What’s the missing state? The answer, turns out, is Vermont, because it has what some call “constitutional carry”—pretty much all law-abiding adults can carry concealed weapons without the need for a license—without even the option of getting a license. The other 24 “constitutional carry” states also have shall-issue licensing schemes, which is why they’re included in the Court’s count of 43. (Vermont used to be the only such state.)

Note also that 41 states (43 minus three plus Vermont) are unambiguously in the “pretty much all law-abiding adult can carry concealed, with a license or sometimes without” camp. Three more states are somewhat ambiguous, but according to the Court are practically in the shall-issue camp:

Three States—Connecticut, Delaware, and Rhode Island—have discretionary criteria but appear to operate like “shall issue” jurisdictions. Although Connecticut officials have discretion to deny a concealed-carry permit to anyone who is not a “suitable person,” the “suitable person” standard precludes permits only to those “individuals whose conduct has shown them to be lacking the essential character of temperament necessary to be entrusted with a weapon.” Dwyer v. Farrell, 193 Conn. 7, 12, 475 A.2d 257, 260 (1984). As for Delaware, the State has thus far processed 5,680 license applications and renewals in fiscal year 2022 and has denied only 112. See Del. Courts, Super. Ct., Carrying Concealed Deadly Weapon (June 9, 2022), https://courts.delaware.gov/forms/download.aspx?ID=125408. Moreover, Delaware appears to have no licensing requirement for open carry. Finally, Rhode Island has a suitability requirement, but the Rhode Island Supreme Court has flatly denied that the “[d]emonstration of a proper showing of need” is a component of that requirement. Gadomski v. Tavares, 113 A.3d 387, 392 (2015).

So, treating Vermont as like the shall-issue jurisdictions, the total (until the Bruen decision) could be seen as 41-9, 44-6, or possibly something in between. That’s apparently a change from 9-41 (the other way) in 1986, when reportedly only Alabama, Connecticut, Indiana, Maine, New Hampshire, North Dakota, South Dakota, Vermont, and Washington allowed broad concealed carry under a shall-issue licensing regime (or, in Vermont’s case, even without any need for a license).
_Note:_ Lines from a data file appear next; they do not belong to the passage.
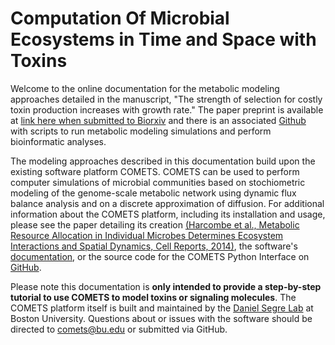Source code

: # Computation Of Microbial Ecosystems in Time and Space with Toxins

Welcome to the online documentation for the metabolic modeling approaches detailed in the manuscript, "The strength of selection for costly toxin production increases with growth rate." The paper preprint is available at [link here when submitted to Biorxiv](https://www.mkdocs.org) and there is an associated [Github](https://github.com/bisesi/Toxins-Growth-Rate) with scripts to run metabolic modeling simulations and perform bioinformatic analyses.

The modeling approaches described in this documentation build upon the existing software platform COMETS. COMETS can be used to perform computer simulations of microbial communities based on stochiometric modeling of the genome-scale metabolic network using dynamic flux balance analysis and on a discrete approximation of diffusion. For additional information about the COMETS platform, including its installation and usage, please see the paper detailing its creation [(Harcombe et al., Metabolic Resource Allocation in Individual Microbes Determines Ecosystem Interactions and Spatial Dynamics, Cell Reports, 2014)](https://www.cell.com/cell-reports/fulltext/S2211-1247(14)00280-0), the software's [documentation](https://segrelab.github.io/comets-manual/), or the source code for the COMETS Python Interface on [GitHub](https://github.com/segrelab/cometspy).

Please note this documentation is **only intended to provide a step-by-step tutorial to use COMETS to model toxins or signaling molecules**. The COMETS platform itself is built and maintained by the [Daniel Segre Lab](https://www.bu.edu/segrelab/) at Boston University. Questions about or issues with the software should be directed to [comets@bu.edu](mailto:comets@bu.edu) or submitted via GitHub.

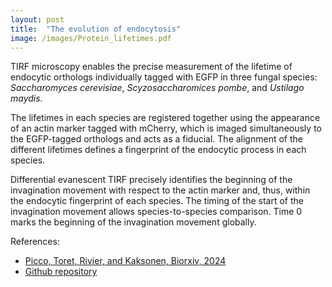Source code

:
 ```yaml
---
layout: post
title:  "The evolution of endocytosis"
image: /images/Protein_lifetimes.pdf
---
```


TIRF microscopy enables the precise measurement of the lifetime of endocytic orthologs individually tagged with EGFP in three fungal species: *Saccharomyces cerevisiae*, *Scyzosaccharomices pombe*, and *Ustilago maydis*. 

The lifetimes in each species are registered together using the appearance of an actin marker tagged with mCherry, which is imaged simultaneously to the EGFP-tagged orthologs and acts as a fiducial. The alignment of the different lifetimes defines a fingerprint of the endocytic process in each species. 

Differential evanescent TIRF precisely identifies the beginning of the invagination movement with respect to the actin marker and, thus, within the endocytic fingerprint of each species. The timing of the start of the invagination movement allows species-to-species comparison. Time 0 marks the beginning of the invagination movement globally.

References:

- [Picco, Toret, Rivier, and Kaksonen, Biorxiv, 2024][biorxiv]
- [Github repository][github-repo]

[biorxiv]: https://www.biorxiv.org/content/10.1101/2024.03.28.587219v1
[github-repo]: https://github.com/apicco/EvoCellBio/tree/main/Protein_lifetimes
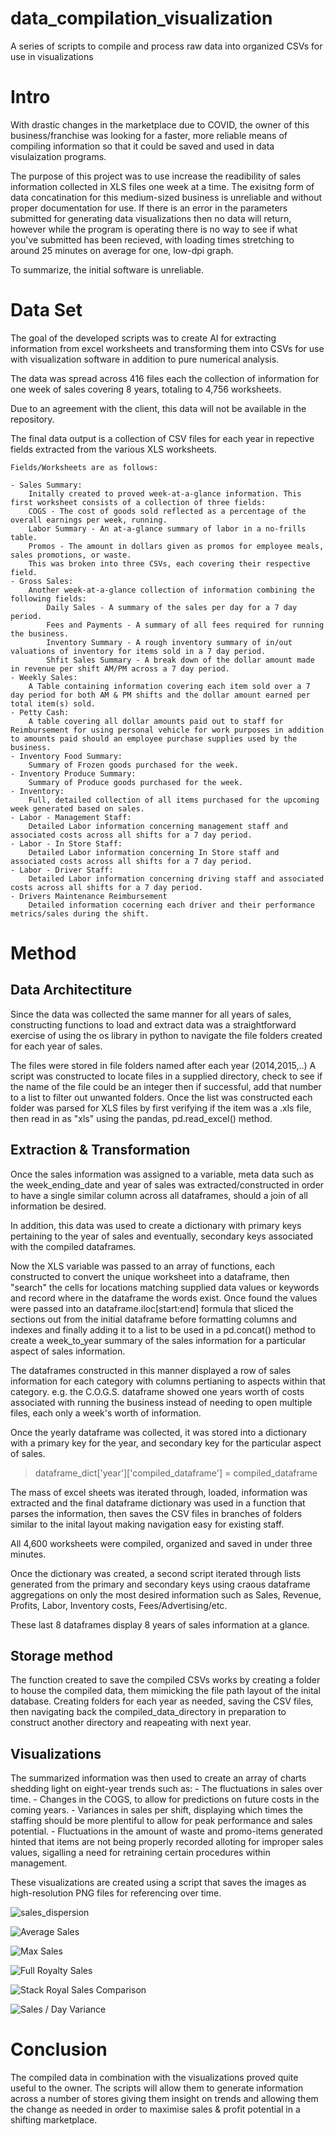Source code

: # data_compilation_visualization
A series of scripts to compile and process raw data into organized CSVs for use in visualizations


# Intro

With drastic changes in the marketplace due to COVID, the owner of this business/franchise was looking for a faster, more reliable means of compiling information so that it could be saved and used in data visulaization programs.

The purpose of this project was to use increase the readibility of sales information collected in XLS files one week at a time.
The exisitng form of data concatination for this medium-sized business is unreliable and without proper documentation for use. If there is an error in the parameters submitted for generating data visualizations then no data will return, however while the program is operating there is no way to see if what you've submitted has been recieved, with loading times stretching to around 25 minutes on average for one, low-dpi graph.

To summarize, the initial software is unreliable.

# Data Set 
The goal of the developed scripts was to create AI for extracting information from excel worksheets and transforming them into CSVs for use with visualization software in addition to pure numerical analysis.

The data was spread across 416 files each the collection of information for one week of sales covering 8 years, totaling to 4,756 worksheets. 

Due to an agreement with the client, this data will not be available in the repository.

The final data output is a collection of CSV files for each year in repective fields extracted from the various XLS worksheets.

    Fields/Worksheets are as follows:

    - Sales Summary:
        Initally created to proved week-at-a-glance information. This first worksheet consists of a collection of three fields: 
        COGS - The cost of goods sold reflected as a percentage of the overall earnings per week, running.
        Labor Summary - An at-a-glance summary of labor in a no-frills table.
        Promos - The amount in dollars given as promos for employee meals, sales promotions, or waste.
        This was broken into three CSVs, each covering their respective field.
    - Gross Sales:
        Another week-at-a-glance collection of information combining the following fields:
            Daily Sales - A summary of the sales per day for a 7 day period.
            Fees and Payments - A summary of all fees required for running the business.
            Inventory Summary - A rough inventory summary of in/out valuations of inventory for items sold in a 7 day period.
            Shfit Sales Summary - A break down of the dollar amount made in revenue per shift AM/PM across a 7 day period.
    - Weekly Sales:
        A Table containing information covering each item sold over a 7 day period for both AM & PM shifts and the dollar amount earned per total item(s) sold.
    - Petty Cash:
        A table covering all dollar amounts paid out to staff for Reimbursement for using personal vehicle for work purposes in addition to amounts paid should an employee purchase supplies used by the business.
    - Inventory Food Summary:
        Summary of Frozen goods purchased for the week.
    - Inventory Produce Summary:
        Summary of Produce goods purchased for the week.
    - Inventory:
        Full, detailed collection of all items purchased for the upcoming week generated based on sales.
    - Labor - Management Staff:
        Detailed Labor information concerning management staff and associated costs across all shifts for a 7 day period.
    - Labor - In Store Staff:
        Detailed Labor information concerning In Store staff and associated costs across all shifts for a 7 day period.
    - Labor - Driver Staff:
        Detailed Labor information concerning driving staff and associated costs across all shifts for a 7 day period.
    - Drivers Maintenance Reimbursement
        Detailed information cocerning each driver and their performance metrics/sales during the shift.


# Method

## Data Architectiture 
Since the data was collected the same manner for all years of sales, constructing functions to load and extract data was a straightforward exercise of using the os library in python to navigate the file folders created for each year of sales.

The files were stored in file folders named after each year (2014,2015,..) A script was constructed to locate files in a supplied directory, check to see if the name of the file could be an integer then if successful, add that number to a list to filter out unwanted folders. Once the list was constructed each folder was parsed for XLS files by first verifying if the item was a .xls file, then read in as "xls" using the pandas, pd.read_excel() method.

## Extraction & Transformation
Once the sales information was assigned to a variable, meta data such as the week_ending_date and year of sales was extracted/constructed in order to have a single similar column across all dataframes, should a join of all information be desired.

In addition, this data was used to create a dictionary with primary keys pertaining to the year of sales and eventually, secondary keys associated with the compiled dataframes.

Now the XLS variable was passed to an array of functions, each constructed to convert the unique worksheet into a dataframe, then "search" the cells for locations matching supplied data values or keywords and record where in the dataframe the words exist. Once found the values were passed into an dataframe.iloc[start:end] formula that sliced the sections out from the initial dataframe before formatting columns and indexes and finally adding it to a list to be used in a pd.concat() method to create a week_to_year summary of the sales information for a particular aspect of sales information.

The dataframes constructed in this manner displayed a row of sales information for each category with columns pertianing to aspects within that category.
    e.g. the C.O.G.S. dataframe showed one years worth of costs associated with running the business instead of needing to open multiple files, each only a week's worth of information.

Once the yearly dataframe was collected, it was stored into a dictionary with a primary key for the year, and secondary key for the particular aspect of sales.

> dataframe_dict['year']['compiled_dataframe'] = compiled_dataframe

The mass of excel sheets was iterated through, loaded, information was extracted and the final dataframe dictionary was used in a function that parses the information, then saves the CSV files in branches of folders similar to the inital layout making navigation easy for existing staff.

All 4,600 worksheets were compiled, organized and saved in under three minutes.

Once the dictionary was created, a second script iterated through lists generated from the primary and secondary keys using craous dataframe aggregations on only the most desired information such as Sales, Revenue, Profits, Labor, Inventory costs, Fees/Advertising/etc.

These last 8 dataframes display 8 years of sales information at a glance.

## Storage method

The function created to save the compiled CSVs works by creating a folder to house the compiled data, them mimicking the file path layout of the inital database. Creating folders for each year as needed, saving the CSV files, then navigating back the compiled_data_directory in preparation to construct another directory and reapeating with next year.




## Visualizations
The summarized information was then used to create an array of charts shedding light on eight-year trends such as:
    - The fluctuations in sales over time.
    - Changes in the COGS, to allow for predictions on future costs in the coming years.
    - Variances in sales per shift, displaying which times the staffing should be more plentiful to allow for peak performance and sales potential.
    - Fluctuations in the amount of waste and promo-items generated hinted that items are not being properly recorded alloting for improper sales values, sigalling a need for retraining certain procedures within management.
 
 These visualizations are created using a script that saves the images as high-resolution PNG files for referencing over time.


 ![sales_dispersion](/visualizations/2021_Sales_Dispersion_AM_PM.png)

 ![Average Sales](/visualizations/Average%20Sales%20per%20Shift%2C%20per%20Year.png)

 ![Max Sales](/visualizations/Max%20Sales%20per%20Shift%2C%20per%20Year.png)

 ![Full Royalty Sales](/visualizations/Royalty%20Sales%20per%20Shift%2C%20per%20Year.png)

 ![Stack Royal Sales Comparison](/visualizations/Royalty%20Sales%20per%20Shift%2C%20per%20Year%20-%20stacked.png)

 ![Sales / Day Variance](/visualizations/Variance%20percentage%20of%20Sales%20per%20Shift%2C%20per%20Year.png)
# Conclusion
The compiled data in combination with the visualizations proved quite useful to the owner. The scripts will allow them to generate information across a number of stores giving them insight on trends and allowing them the change as needed in order to maximise sales & profit potential in a shifting marketplace.



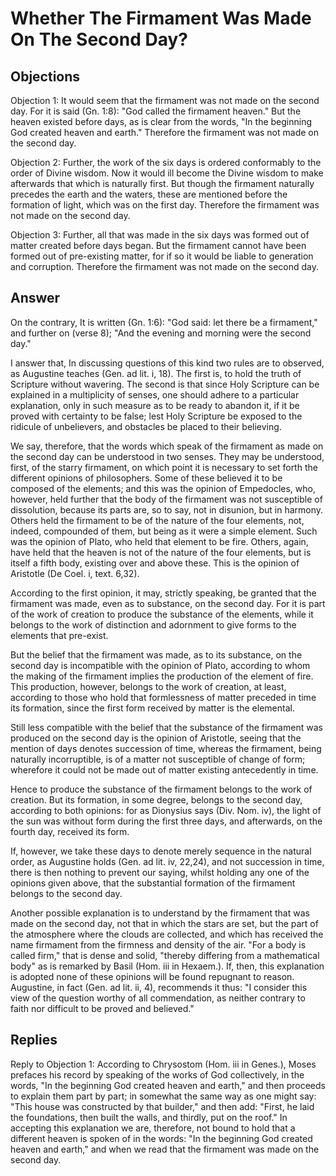 # Whether The Firmament Was Made On The Second Day?

## Objections

Objection 1: It would seem that the firmament was not made on the second day. For it is said (Gn. 1:8): "God called the firmament heaven." But the heaven existed before days, as is clear from the words, "In the beginning God created heaven and earth." Therefore the firmament was not made on the second day.

Objection 2: Further, the work of the six days is ordered conformably to the order of Divine wisdom. Now it would ill become the Divine wisdom to make afterwards that which is naturally first. But though the firmament naturally precedes the earth and the waters, these are mentioned before the formation of light, which was on the first day. Therefore the firmament was not made on the second day.

Objection 3: Further, all that was made in the six days was formed out of matter created before days began. But the firmament cannot have been formed out of pre-existing matter, for if so it would be liable to generation and corruption. Therefore the firmament was not made on the second day.

## Answer

On the contrary, It is written (Gn. 1:6): "God said: let there be a firmament," and further on (verse 8); "And the evening and morning were the second day."

I answer that, In discussing questions of this kind two rules are to observed, as Augustine teaches (Gen. ad lit. i, 18). The first is, to hold the truth of Scripture without wavering. The second is that since Holy Scripture can be explained in a multiplicity of senses, one should adhere to a particular explanation, only in such measure as to be ready to abandon it, if it be proved with certainty to be false; lest Holy Scripture be exposed to the ridicule of unbelievers, and obstacles be placed to their believing.

We say, therefore, that the words which speak of the firmament as made on the second day can be understood in two senses. They may be understood, first, of the starry firmament, on which point it is necessary to set forth the different opinions of philosophers. Some of these believed it to be composed of the elements; and this was the opinion of Empedocles, who, however, held further that the body of the firmament was not susceptible of dissolution, because its parts are, so to say, not in disunion, but in harmony. Others held the firmament to be of the nature of the four elements, not, indeed, compounded of them, but being as it were a simple element. Such was the opinion of Plato, who held that element to be fire. Others, again, have held that the heaven is not of the nature of the four elements, but is itself a fifth body, existing over and above these. This is the opinion of Aristotle (De Coel. i, text. 6,32).

According to the first opinion, it may, strictly speaking, be granted that the firmament was made, even as to substance, on the second day. For it is part of the work of creation to produce the substance of the elements, while it belongs to the work of distinction and adornment to give forms to the elements that pre-exist.

But the belief that the firmament was made, as to its substance, on the second day is incompatible with the opinion of Plato, according to whom the making of the firmament implies the production of the element of fire. This production, however, belongs to the work of creation, at least, according to those who hold that formlessness of matter preceded in time its formation, since the first form received by matter is the elemental.

Still less compatible with the belief that the substance of the firmament was produced on the second day is the opinion of Aristotle, seeing that the mention of days denotes succession of time, whereas the firmament, being naturally incorruptible, is of a matter not susceptible of change of form; wherefore it could not be made out of matter existing antecedently in time.

Hence to produce the substance of the firmament belongs to the work of creation. But its formation, in some degree, belongs to the second day, according to both opinions: for as Dionysius says (Div. Nom. iv), the light of the sun was without form during the first three days, and afterwards, on the fourth day, received its form.

If, however, we take these days to denote merely sequence in the natural order, as Augustine holds (Gen. ad lit. iv, 22,24), and not succession in time, there is then nothing to prevent our saying, whilst holding any one of the opinions given above, that the substantial formation of the firmament belongs to the second day.

Another possible explanation is to understand by the firmament that was made on the second day, not that in which the stars are set, but the part of the atmosphere where the clouds are collected, and which has received the name firmament from the firmness and density of the air. "For a body is called firm," that is dense and solid, "thereby differing from a mathematical body" as is remarked by Basil (Hom. iii in Hexaem.). If, then, this explanation is adopted none of these opinions will be found repugnant to reason. Augustine, in fact (Gen. ad lit. ii, 4), recommends it thus: "I consider this view of the question worthy of all commendation, as neither contrary to faith nor difficult to be proved and believed."

## Replies

Reply to Objection 1: According to Chrysostom (Hom. iii in Genes.), Moses prefaces his record by speaking of the works of God collectively, in the words, "In the beginning God created heaven and earth," and then proceeds to explain them part by part; in somewhat the same way as one might say: "This house was constructed by that builder," and then add: "First, he laid the foundations, then built the walls, and thirdly, put on the roof." In accepting this explanation we are, therefore, not bound to hold that a different heaven is spoken of in the words: "In the beginning God created heaven and earth," and when we read that the firmament was made on the second day.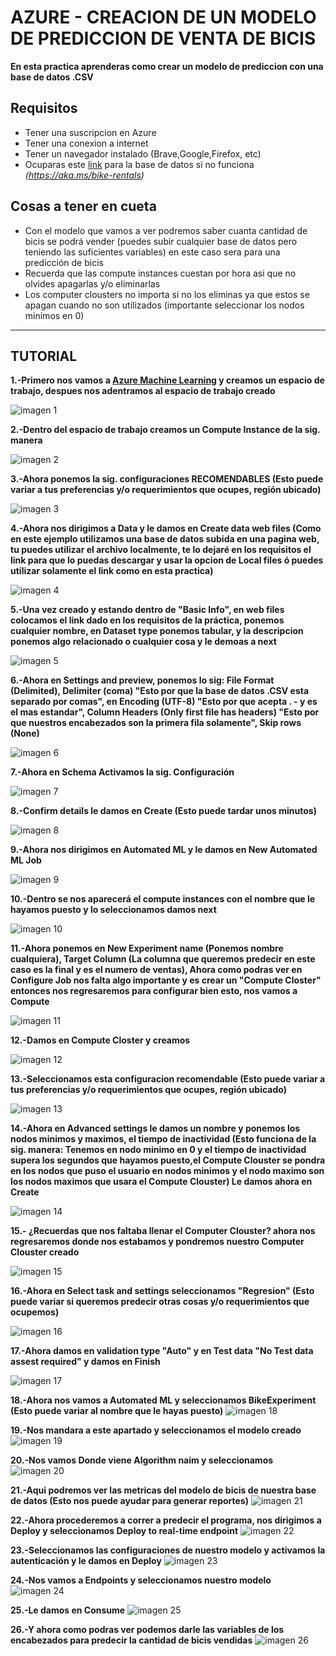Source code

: # AZURE - CREACION DE UN MODELO DE PREDICCION DE VENTA DE BICIS 

**En esta practica aprenderas como crear un modelo de prediccion con una base de datos .CSV**

## Requisitos
- Tener una suscripcion en Azure
- Tener una conexion a internet
- Tener un navegador instalado (Brave,Google,Firefox, etc)
- Ocuparas este [link](https://aka.ms/bike-rentals) para la base de datos si no funciona *(https://aka.ms/bike-rentals)*

## Cosas a tener en cueta
- Con el modelo que vamos a ver podremos saber cuanta cantidad de bicis se podrá vender (puedes subir cualquier base de datos pero teniendo las suficientes variables) en este caso sera para una predicción de bicis
- Recuerda que las compute instances cuestan por hora asi que no olvides apagarlas y/o eliminarlas 
- Los computer clousters no importa si no los eliminas ya que estos se apagan cuando no son utilizados (importante seleccionar los nodos minimos en 0)


-------------------------
## TUTORIAL

**1.-Primero nos vamos a [Azure Machine Learning](https://ml.azure.com/) y creamos un espacio de trabajo, despues nos adentramos al espacio de trabajo creado**

![imagen 1](imagenes/1.png)

**2.-Dentro del espacio de trabajo creamos un Compute Instance de la sig. manera**

![imagen 2](imagenes/2.png)

**3.-Ahora ponemos la sig. configuraciones RECOMENDABLES (Esto puede variar a tus preferencias y/o requerimientos que ocupes, región ubicado)**

![imagen 3](imagenes/3.png)

**4.-Ahora nos dirigimos a Data y le damos en Create data web files (Como en este ejemplo utilizamos una base de datos subida en una pagina web, tu puedes utilizar el archivo localmente, te lo dejaré en los requisitos el link para que lo puedas descargar y usar la opcion de Local files ó puedes utilizar solamente el link como en esta practica)**

![imagen 4](imagenes/4.png)

**5.-Una vez creado y estando dentro de "Basic Info", en web files colocamos el link dado en los requisitos de la práctica, ponemos cualquier nombre, en Dataset type ponemos tabular, y la descripcion ponemos algo relacionado o cualquier cosa y le demoas a next**

![imagen 5](imagenes/5.png)

**6.-Ahora en Settings and preview, ponemos lo sig: File Format (Delimited), Delimiter (coma) "Esto por que la base de datos .CSV esta separado por comas", en Encoding (UTF-8) "Esto por que acepta . - y es el mas estandar", Column Headers (Only first file has headers) "Esto por que nuestros encabezados son la primera fila solamente", Skip rows (None)**

![imagen 6](imagenes/6.png)

**7.-Ahora en Schema Activamos la sig. Configuración** 

![imagen 7](imagenes/7.png)

**8.-Confirm details le damos en Create (Esto puede tardar unos minutos)**

![imagen 8](imagenes/8.png)

**9.-Ahora nos dirigimos en Automated ML y le damos en New Automated ML Job**

![imagen 9](imagenes/9.png)

**10.-Dentro se nos aparecerá el compute instances con el nombre que le hayamos puesto y lo seleccionamos damos next**

![imagen 10](imagenes/10.png)

**11.-Ahora ponemos en New Experiment name (Ponemos nombre cualquiera), Target Column (La columna que queremos predecir en este caso es la final y es el numero de ventas), Ahora como podras ver en Configure Job nos falta algo importante y es crear un "Compute Closter" entonces nos regresaremos para configurar bien esto, nos vamos a Compute**

![imagen 11](imagenes/11.png)

**12.-Damos en Compute Closter y creamos**

![imagen 12](imagenes/12.png)

**13.-Seleccionamos esta configuracion recomendable (Esto puede variar a tus preferencias y/o requerimientos que ocupes, región ubicado)**

![imagen 13](imagenes/13.png)

**14.-Ahora en Advanced settings le damos un nombre y ponemos los nodos minimos y maximos, el tiempo de inactividad (Esto funciona de la sig. manera: Tenemos en nodo minimo en 0 y el tiempo de inactividad supera los segundos que hayamos puesto,el Compute Clouster se pondra en los nodos que puso el usuario en nodos minimos y el nodo maximo son los nodos maximos que usara el Compute Clouster) Le damos ahora en Create**

![imagen 14](imagenes/14.png)

**15.- ¿Recuerdas que nos faltaba llenar el Computer Clouster? ahora nos regresaremos donde nos estabamos y pondremos nuestro Computer Clouster creado**

![imagen 15](imagenes/15.png)

**16.-Ahora en Select task and settings seleccionamos "Regresion" (Esto puede variar si queremos predecir otras cosas y/o requerimientos que ocupemos)**

![imagen 16](imagenes/16.png)

**17.-Ahora damos en validation type "Auto" y en Test data "No Test data assest required" y damos en Finish**

![imagen 17](imagenes/17.png)

**18.-Ahora nos vamos a Automated ML y seleccionamos BikeExperiment (Esto puede variar al nombre que le hayas puesto)**
![imagen 18](imagenes/18.png)

**19.-Nos mandara a este apartado y seleccionamos el modelo creado**
![imagen 19](imagenes/19.png)

**20.-Nos vamos  Donde viene Algorithm naim y seleccionamos**
![imagen 20](imagenes/20.png)

**21.-Aqui podremos ver las metricas del modelo de bicis de nuestra base de datos (Esto nos puede ayudar para generar reportes)**
![imagen 21](imagenes/121.png)

**22.-Ahora procederemos a correr a predecir el programa, nos dirigimos a Deploy y seleccionamos Deploy to real-time endpoint**
![imagen 22](imagenes/22.png)

**23.-Seleccionamos las configuraciones de nuestro modelo y activamos la autenticación y le damos en Deploy**
![imagen 23](imagenes/23.png)

**24.-Nos vamos a Endpoints y seleccionamos nuestro modelo**
![imagen 24](imagenes/24.png)

**25.-Le damos en Consume**
![imagen 25](imagenes/25.png)

**26.-Y ahora como podras ver podemos darle las variables de los encabezados para predecir la cantidad de bicis vendidas**
![imagen 26](imagenes/26.png)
Many more states, though, have long allowed open carry even if they didn’t allow concealed carry: Carrying was broadly lawful throughout much of American history, and was generally recognized as a constitutional right, as the Court noted, but states were allowed to mandate that the carrying be open (and they still can so mandate after Bruen, though it seems unlikely that they will).